Wynton Marsalis: That’s right. Kasan is playing with us. I love it. It’s like having one of your grandkids or your kid play with you. So, we’re looking for–there’s some hard parts to play, too, that “Prelude, Fugue, and Riffs,” that’s a difficult saxophone part.

Linda Yohn: Well, he’s got it. He’s got it. When you come to Detroit, and it’ll be a residency at the DSO for four days, as I understand. Will you be focusing mostly on the “Democracy Suite”?

Wynton Marsalis: No, we’re playing Stravinsky, “Ebony Concerto,” “Prelude, Fugue, and Riffs” Bernstein. They’re going to be playing a piece that I wrote called “Blues Symphony”. We’re doing a Jazz for Young People’s Concert.

The great Anthony McGill is playing the clarinet solo, so you have to check him out. He’s unbelievable. We’re doing different educational activities with the DSO Civic Youth Ensemble and we’re just going to be in the house playing.

We’re going to do a concert just with the band for different music that we play with the theme of freedom. We might play some of the “Democracy Suite” also.

Linda Yohn: I know people can go to your website, Wynton, and they can hear you talk about it, but I think it’s important. And can you talk about the “Democracy Suite” for Detroit?

Wynton Marsalis: Well, it has eight movements, and each movement it looks at the things we’ve experienced in this time and it uses the language of jazz. It’s all instrumental.

There are no words, but everything from just the determination and resolve it takes for people who are health care workers to do their job to the presentness of people who are involved in the protests, even though we’re in a pandemic, risking their health and putting their social concerns above their own safety in some instances, to the loss of loved ones in this time that you don’t get a chance to visit with and sit with to Black Lives Matter, the slogan that everybody has heard and those different things that it signifies to the period before the election when mailboxes were bouncing away like, you know, your postmaster general is making your mailbox disappear.

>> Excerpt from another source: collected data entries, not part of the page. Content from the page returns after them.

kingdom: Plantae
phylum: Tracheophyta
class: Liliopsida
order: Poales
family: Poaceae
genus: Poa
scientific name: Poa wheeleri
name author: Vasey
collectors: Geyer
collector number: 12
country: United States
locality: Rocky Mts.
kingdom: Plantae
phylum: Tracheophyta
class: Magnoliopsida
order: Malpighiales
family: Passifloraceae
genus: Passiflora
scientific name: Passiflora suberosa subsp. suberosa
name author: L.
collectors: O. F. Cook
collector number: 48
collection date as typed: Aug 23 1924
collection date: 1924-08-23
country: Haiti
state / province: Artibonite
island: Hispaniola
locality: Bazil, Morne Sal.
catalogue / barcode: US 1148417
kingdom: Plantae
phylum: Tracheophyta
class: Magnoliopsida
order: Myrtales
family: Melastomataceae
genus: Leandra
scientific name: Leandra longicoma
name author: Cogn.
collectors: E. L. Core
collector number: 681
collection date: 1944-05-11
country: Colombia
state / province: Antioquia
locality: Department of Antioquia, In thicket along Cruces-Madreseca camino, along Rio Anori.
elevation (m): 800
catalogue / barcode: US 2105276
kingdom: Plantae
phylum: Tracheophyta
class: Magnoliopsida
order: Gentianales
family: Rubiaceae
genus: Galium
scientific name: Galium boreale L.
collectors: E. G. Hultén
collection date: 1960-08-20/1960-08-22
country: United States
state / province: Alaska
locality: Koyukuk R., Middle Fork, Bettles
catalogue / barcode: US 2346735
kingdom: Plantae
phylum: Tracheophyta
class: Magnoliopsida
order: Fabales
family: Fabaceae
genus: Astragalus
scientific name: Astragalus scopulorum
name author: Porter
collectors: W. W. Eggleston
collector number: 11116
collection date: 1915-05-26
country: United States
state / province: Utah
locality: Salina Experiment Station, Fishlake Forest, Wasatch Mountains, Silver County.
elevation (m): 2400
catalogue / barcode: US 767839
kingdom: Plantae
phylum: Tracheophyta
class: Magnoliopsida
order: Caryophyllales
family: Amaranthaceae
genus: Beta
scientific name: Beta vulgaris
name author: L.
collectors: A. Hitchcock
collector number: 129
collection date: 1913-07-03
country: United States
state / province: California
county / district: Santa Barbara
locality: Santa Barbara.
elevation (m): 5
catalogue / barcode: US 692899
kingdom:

So I love to see the irony and the humor in that to the feeling of people just out in the street getting down, doing their thing, the different types of parade music and that kind of human will to find a groove no matter how bad the circumstance is.

And that’s a few of the movements. And there are others.

Linda Yohn: And we’ve said this at Detroit Jazz Festivals, and it bears repeating is that the Detroit audience knows the music and so you can’t come playing lame. You cannot, you know, phone it in in Detroit. You’ve got to be real.

Wynton Marsalis: You know, the first time I played in Detroit was with Art Blakey.

And it was for like two weeks now, and it just is so many, so many people knowledgeable about the music and, you know, do not forget Mack Avenue Records, too, coming out of Detroit. I mean, Detroit is…yeah. Gretchen is for real. Yeah. They’ve kept the vibe going and a belief in the music in a time when commercialism has taken over and is so celebrated that that type of integrity is something we have to always make sure we give special notes to.

Yeah, because, you know, if we don’t, we’ll look up and it will actually finally be gone. It’s like, can you cut every tree down eventually? Yeah, you can.

Linda Yohn:  Well, welcome back to the city. I understand that this appearance in Detroit, this residency, is actually the first time that you’re going to be back on the road since the pandemic started. What a way to start.

Wynton Marsalis: The whole ensemble. Yes. Yeah. Let’s see how we deal with it. We’re ready. We’re ready to do it.

Linda Yohn: I know you are. And how good will it feel to be, you know, not working with just the septet, but with, you know, with kids, with students in person? How good is that going to feel to you?

Wynton Marsalis: Yeah. So it’s, you know, a pandemic if it has done anything, it’s made us appreciate the lives we had. So it’s going to is going to have not describable. But we look forward to it. You know, it’s hard to find words for it.